Da Pisa, sua città natale, agli stadi dei mondiali di calcio del 1982, passando attraverso quelli di Firenze, di Milano, di Napoli, di Torino e di Parma, vincendo di tutto uno scudetto, due Coppe dei Campioni, una Coppa Intercontinentale, una Supercoppa europea e una Supercoppa italiana Giovanni ama ricordare piuttosto le relazioni intessute con i compagni e gli allenatori, svelando gli aspetti più umani e semplici di un mondo che siamo abituati a considerare patinato e lontano: «Non smetterò mai di dire che ho avuto la fortuna di poter scegliere sempre ciò che ritenevo adatto a me e di trovare persone con le quali mi sono sempre trovato bene».
Fino a quando, un banale incidente stradale gli porta via il figlio primogenito, Niccolò, il 9 febbraio del 2001. Niccolò aveva 17 anni ed era una promessa del calcio al pari del padre: «Quando si perde un padre o una madre si diventa orfani; se si perde la moglie o il marito, si diventa vedovi, ma quando si perde un figlio è una cosa talmente innaturale che non esistono parole per definire chi rimane di qua. E io, paradossalmente, non sapevo più dare una definizione alla mia condizione. È un dolore dal quale non si esce se ci si ferma a pensare che i 17 anni del passaggio di Nicco su questa terra siano stati fine a se stessi. Ci sono troppi elementi non naturali in tutto questo. Per questo io penso piuttosto che esista un disegno, che Niccolò doveva, per qualche ragione a noi sconosciuta, cambiare percorso ma che poi, nei tempi supplementari di questa grande partita che è la vita, avremo modo di ritrovarci tutti insieme ed io potrò di nuovo riabbracciarlo».
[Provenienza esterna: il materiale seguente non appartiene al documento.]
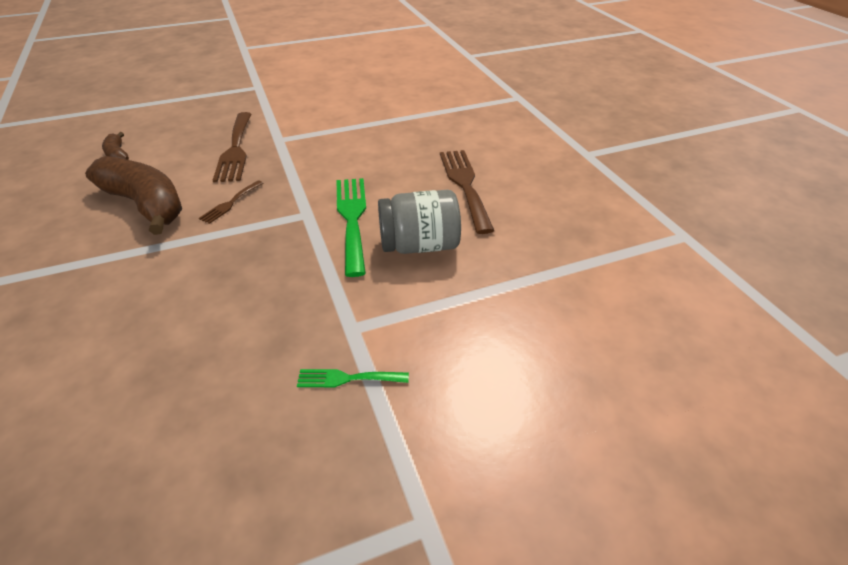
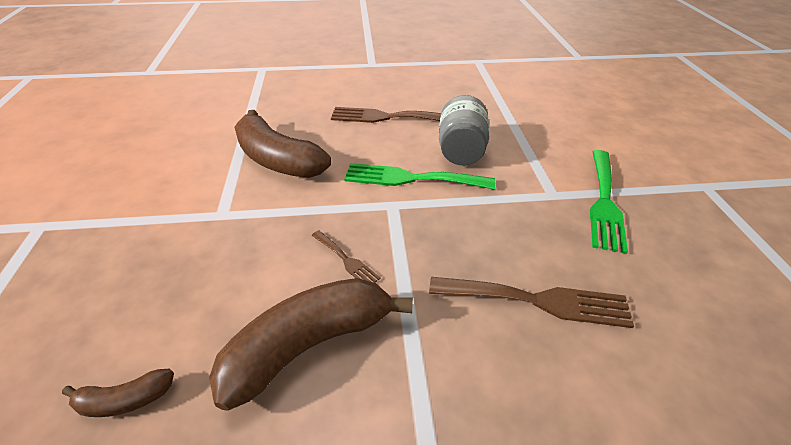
camera: 75 degrees left, 0 degrees up
(235, 150) = (218, 253): brown fork -> brown fork (538, 301)
(347, 378) = (604, 202): green fork -> green fork, size x1.95
(357, 144) = (278, 160): none -> brown banana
Un senso della famiglia così forte che Giovanni ha col tempo cementificato insieme ad Anna, sua moglie, e a Camilla e Carolina, le altre due figlie. «Con Anna siamo praticamente nati insieme e la nostra fortuna in tutta questa vicenda è stata il nostro amore. Senza di esso, che per me significa rispetto, dialogo, senso di responsabilità e impegno, la mia famiglia non avrebbe potuto superare questa immensa prova». La profonda serenità con la quale oggi Giovanni parla di Niccolò è una serenità a lungo sofferta e ricercata e non lo nasconde: «Se c’è una cosa che mi pento di aver fatto è di aver pianto poco, ma dovevo farmi forza, per me e per tutti noi, e l’unico momento in cui potevo piangere era durante la doccia: lì le lacrime si mescolavano all’acqua che scendeva, non lasciavo traccia e quando uscivo, potevo riprendere il mio ruolo di padre e marito».
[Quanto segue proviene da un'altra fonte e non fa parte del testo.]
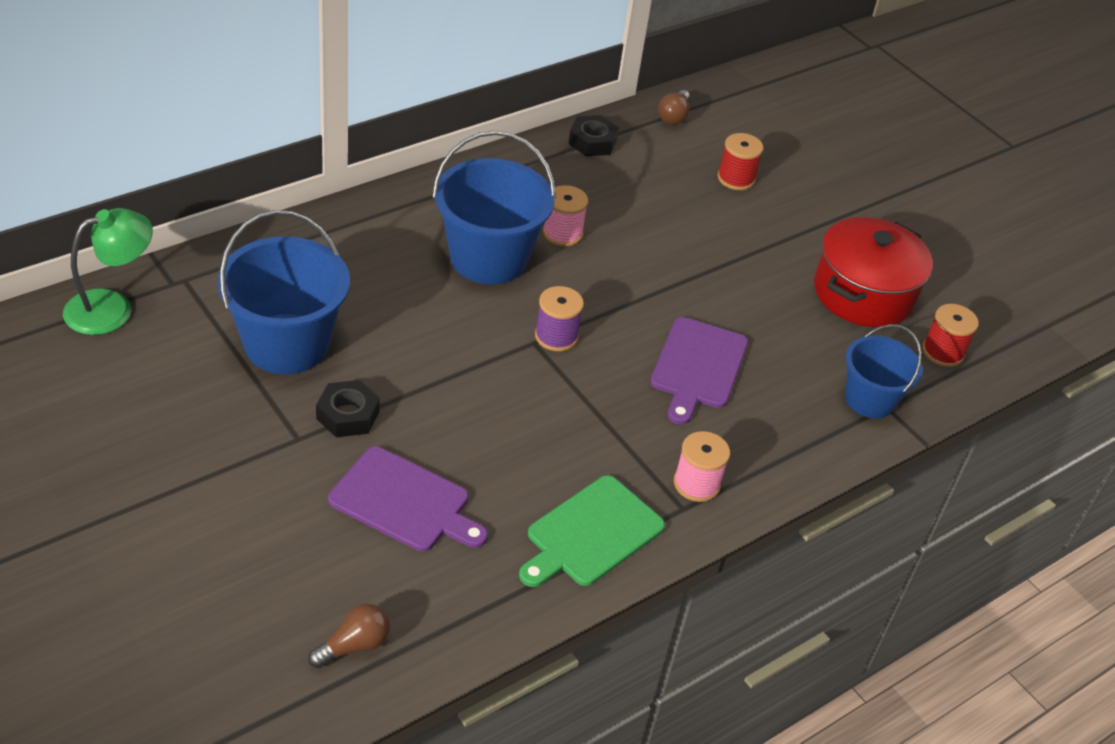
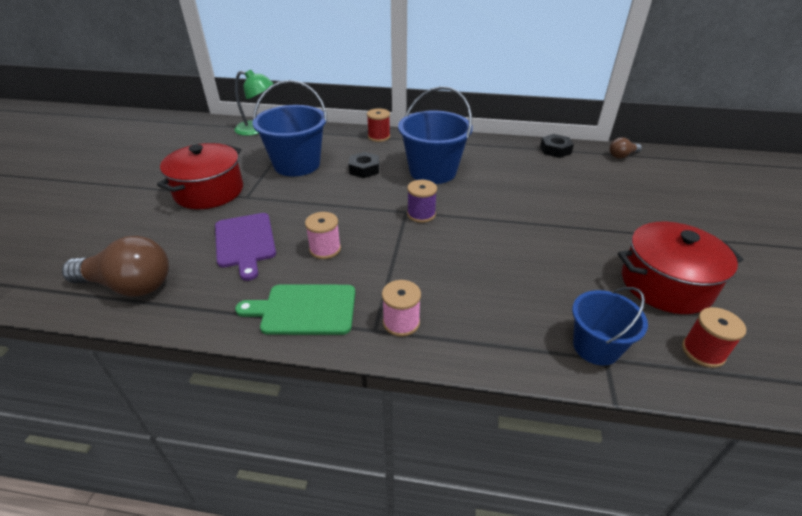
camera: 50 degrees right, 5 degrees down
(228, 462) = (209, 191): none -> red pot
(348, 415) = (278, 198): black nut -> black nut (364, 169)
(354, 645) = (129, 285): brown light bulb -> brown light bulb, size x2.00
(562, 233) = (486, 177): pink spool -> pink spool (325, 249)
(697, 367) = (485, 265): purple cutting board -> none
(736, 178) = (631, 193): red spool -> red spool (379, 137)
In tutta la sua esperienza, Giovanni non ha mai avuto modo di allenare squadre giovanili, ed è un’esperienza che, non nega, avrebbe amato fare: «Ai giovani mi piacerebbe trasmettere la cultura della sconfitta. Chi dice che la cultura della sconfitta è da deboli non ha capito niente. Perdere ti rende più forte nell’impegno e ti insegna il valore di ciò che fai, della vita e di ciò che ti circonda. È la grande rivoluzione, la sfida che mi piacerebbe portare, attraverso il mio esempio, nello sport e nella vita di tutti i giorni».
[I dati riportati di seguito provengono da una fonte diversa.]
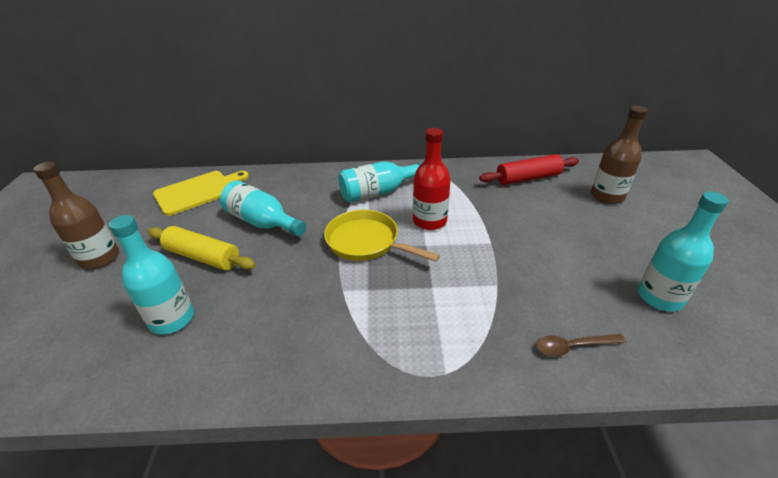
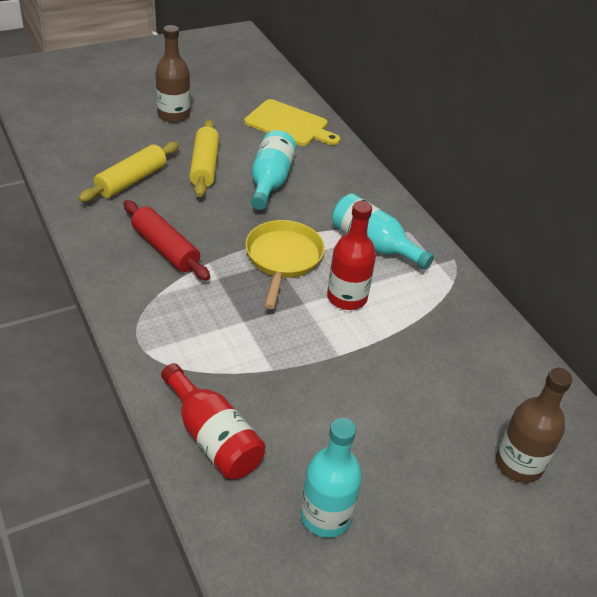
camera: 60 degrees right, 5 degrees up
(172, 319) = (131, 180): turquoise bottle -> yellow rolling pin
(528, 178) = (503, 373): red rolling pin -> red rolling pin (165, 248)
(572, 347) = (213, 437): brown spoon -> red bottle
Quella presentazione con l’amico rivale
Insieme su quel palco sembrano quasi usciti fuori da una delle celebri pellicole di Don Camillo e Peppone. Matteo Renzi e Giovanni Galli, rispettivamente sindaco di Firenze e capogruppo del maggiore partito di opposizione, si sono ritrovati insieme per parlare del libro di Giovanni, «La vita ai supplementari», lo scorso 19 marzo alla Biblioteca delle Oblate di Firenze. La loro amicizia è indubbia così come lo è altrettanto la loro diversità di pensiero su Firenze e la sua crescita: «Stimo Renzi dice Giovanni per cui evito di parlare di come gioca a calcio».
Nonostante non siano mancate le critiche sulla scelta di questa «bizzarra» accoppiata per presentare il libro dell’ex calciatore, non si può dire che l’incontro non sia stato, una volta tanto, una bella dimostrazione di come la politica possa anche passare attraverso il canale del rispetto e perché no, dell’amicizia. Strappando anche qualche risata: «Giovanni, hai scritto una cosa nel libro che non mi è piaciuta più di tanto, però devo ammettere che quando ho saputo che avrei avuto te come avversario alle elezioni, ho saputo fin da subito che non sarebbe stata una battaglia facile, perché sapevo di trovarmi davanti un campione, non solo sportivo, ma anche nella vita, uno che non molla facilmente».
Di «La vita ai supplementari», Renzi ha poi sottolineato: «È un libro che ha tante sfaccettature diverse, in cui però emerge compatta la sostanza di Giovanni. Una qualità che ho sempre ammirato in lui e che puntualmente dimostra nel suo impegno nelle scuole attraverso la sua Fondazione. In questo libro si trova il calcio, ci si commuove sul dolore della perdita, si scopre un’umanità semplice e genuina attraverso il valore della fede, ma soprattutto esce fuori un delicato senso della famiglia, qualcosa di cui è molto importante parlare perché costituisce la base della società, che oggi sembra essere dimenticato, sovrastato da una solitudine impregnante. Giovanni, con un linguaggio semplice e scorrevole, lo fa molto bene e io gliene sono grato».
In un mondo anestetizzato, che fa di tutto per allontanarci dalle riflessioni fondamentali sul senso della vita e su quello della morte, ha poi continuato il sindaco, «Giovanni ha il pregio di farci riflettere e ci propone questo inno d’amore per la famiglia e i figli, che regala un bel senso di speranza e di serenità».
«Oggi ci si dà del tu e ci si stringe la mano ha infine concluso Galli e ti ringrazio per essere qui e per spendere queste parole per il mio libro e per me, ma lunedì, caro signor Sindaco, ci rivedremo in Palazzo Vecchio, ci daremo del Lei e non ci saranno sconti».